TÜRKEI – ERKLÄRUNG DES ÖSTERREICHISCHEN PEN

Die Türkei ist von allen islamischen Ländern seit 1923 die einzige demokratische Nation, allerdings mit Einschränkungen. In einer der größten Flüchtlingskrisen seit dem 2. Weltkrieg gewährt die Türkei 2.9 Millionen Menschen aus Syrien Zuflucht, mehr als jedes andere Land. Das verdient unseren Respekt.

Seit dem Putschversuch am 15. Juli 2016 wird die Türkei autoritär regiert. 90.000 Staatsbedienstete wurden ohne Rechtsgrundlage entlassen, über 40.000 Menschen inhaftiert.

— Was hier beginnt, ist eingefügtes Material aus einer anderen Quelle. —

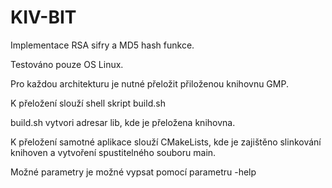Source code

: # KIV-BIT
Implementace RSA sifry a MD5 hash funkce.

Testováno pouze OS Linux.

Pro každou architekturu je  nutné přeložit přiloženou knihovnu GMP.

K přeložení slouží shell skript build.sh

build.sh vytvori adresar lib, kde je přeložena knihovna.

K přeložení samotné aplikace slouží CMakeLists, kde je zajištěno slinkování knihoven a vytvoření spustitelného souboru main.

Možné parametry je možné vypsat pomocí parametru -help

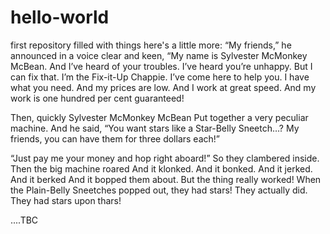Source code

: # hello-world
first repository filled with things
here's a little more:
“My friends,” he announced in a voice clear and keen,
“My name is Sylvester McMonkey McBean.
And I’ve heard of your troubles. I’ve heard you’re unhappy.
But I can fix that. I’m the Fix-it-Up Chappie.
I’ve come here to help you. I have what you need.
And my prices are low. And I work at great speed.
And my work is one hundred per cent guaranteed! 

 

Then, quickly Sylvester McMonkey McBean
Put together a very peculiar machine.
And he said, “You want stars like a Star-Belly Sneetch…?
My friends, you can have them for three dollars each!” 

“Just pay me your money and hop right aboard!”
So they clambered inside. Then the big machine roared
And it klonked. And it bonked. And it jerked. And it berked
And it bopped them about. But the thing really worked!
When the Plain-Belly Sneetches popped out, they had stars!
They actually did. They had stars upon thars! 

....TBC
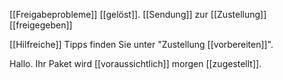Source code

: [[Freigabeprobleme]] [[gelöst]]. [[Sendung]] zur [[Zustellung]] [[freigegeben]]

[[Hilfreiche]] Tipps finden Sie unter "Zustellung [[vorbereiten]]".

Hallo. Ihr Paket wird [[voraussichtlich]] morgen [[zugestellt]].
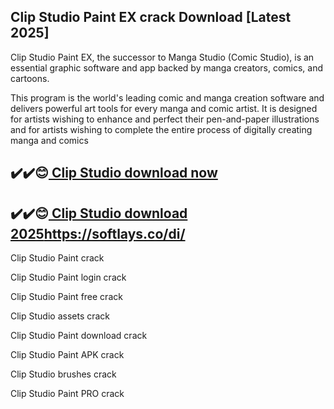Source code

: ## Clip Studio Paint EX crack Download [Latest 2025]

Clip Studio Paint EX, the successor to Manga Studio (Comic Studio), is an essential graphic software and app backed by manga creators, comics, and cartoons.

This program is the world's leading comic and manga creation software and delivers powerful art tools for every manga and comic artist. It is designed for artists wishing to enhance and perfect their pen-and-paper illustrations and for artists wishing to complete the entire process of digitally creating manga and comics

## ✔️✔️😊[ Clip Studio download now](https://softlays.co/di/)

## ✔️✔️😊[ Clip Studio download 2025]()https://softlays.co/di/

Clip Studio Paint crack

Clip Studio Paint login crack

Clip Studio Paint free crack

Clip Studio assets crack

Clip Studio Paint download crack

Clip Studio Paint APK crack

Clip Studio brushes crack

Clip Studio Paint PRO crack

Soeben berichtet der Flüchtlingskommissar der UN von dem skandalösen Verstoß gegen die Menschenrechte, dass 350.000 – 500.000 Menschen zwischen Juli 2015 und Dezember 2016, überwiegend Kurden, aus ihren Wohngebieten vertrieben wurden und dabei 2000 Menschen zu Tode kamen. Die Presse- und Meinungsfreiheit im Land ist massiv eingeschränkt. 186 Presseorgane und Websites wurden verboten, über 800 Presseausweise eingezogen, die Berichterstattung aus dem Kurdengebiet im Südosten unterliegt massiven Einschränkungen, einige ausländische Korrespondenten wurden ausgewiesen. Die Zahl der inhaftierten Journalisten und Schriftsteller ist auf über 150 angewachsen. Im Demokratie-Index der Zeitschrift The Economist aus dem Jahre 2016 nimmt die Türkei inzwischen von 167 Ländern (Schlusslicht: Nordkorea) den beschämenden Platz 97 ein. Auf der Liste der Pressefreiheit von Reporter ohne Grenzen wird der Türkei Platz 151 von 180 Ländern angewiesen.

Der Österreichische PEN und sein Writers-in-Prison-Komitee fordern von der türkischen Regierung die unverzügliche Freilassung aller Journalisten und Schriftsteller, die Aufhebung des Verbots von Presseorganen und die volle Wiederherstellung der Meinungs- und Pressefreiheit sowie die Wiederherstellung der Unabhängigkeit der Justiz.

Der Vorschlag der österreichischen Bundesregierung, die Beitrittsverhandlungen der Türkei mit der EU auf Eis zu legen, greift im „Kern“ zu „Kurz“ und ist eine populistische Effekthascherei. Der Österreichische PEN verlangt eine Fortsetzung des Dialogs über die Beitrittsverhandlungen, gerade auch, um wegen der besorgniserregenden Einschränkung der Menschenrechte ein wirksames Gesprächsforum zu erhalten.

Wir appellieren an unsere Mitbürger, die in der Türkei wahlberechtigt sind, in dem Referendum am 16. April 2017 dem Versuch der Selbstermächtigung zu einem die Gewaltenteilung zerstörenden Präsidialsystem eine klare Absage zu erteilen. Sie sollten verhindern, dass Recep Tayyip Erdoğan zum Totengräber der türkischen Demokratie werden kann.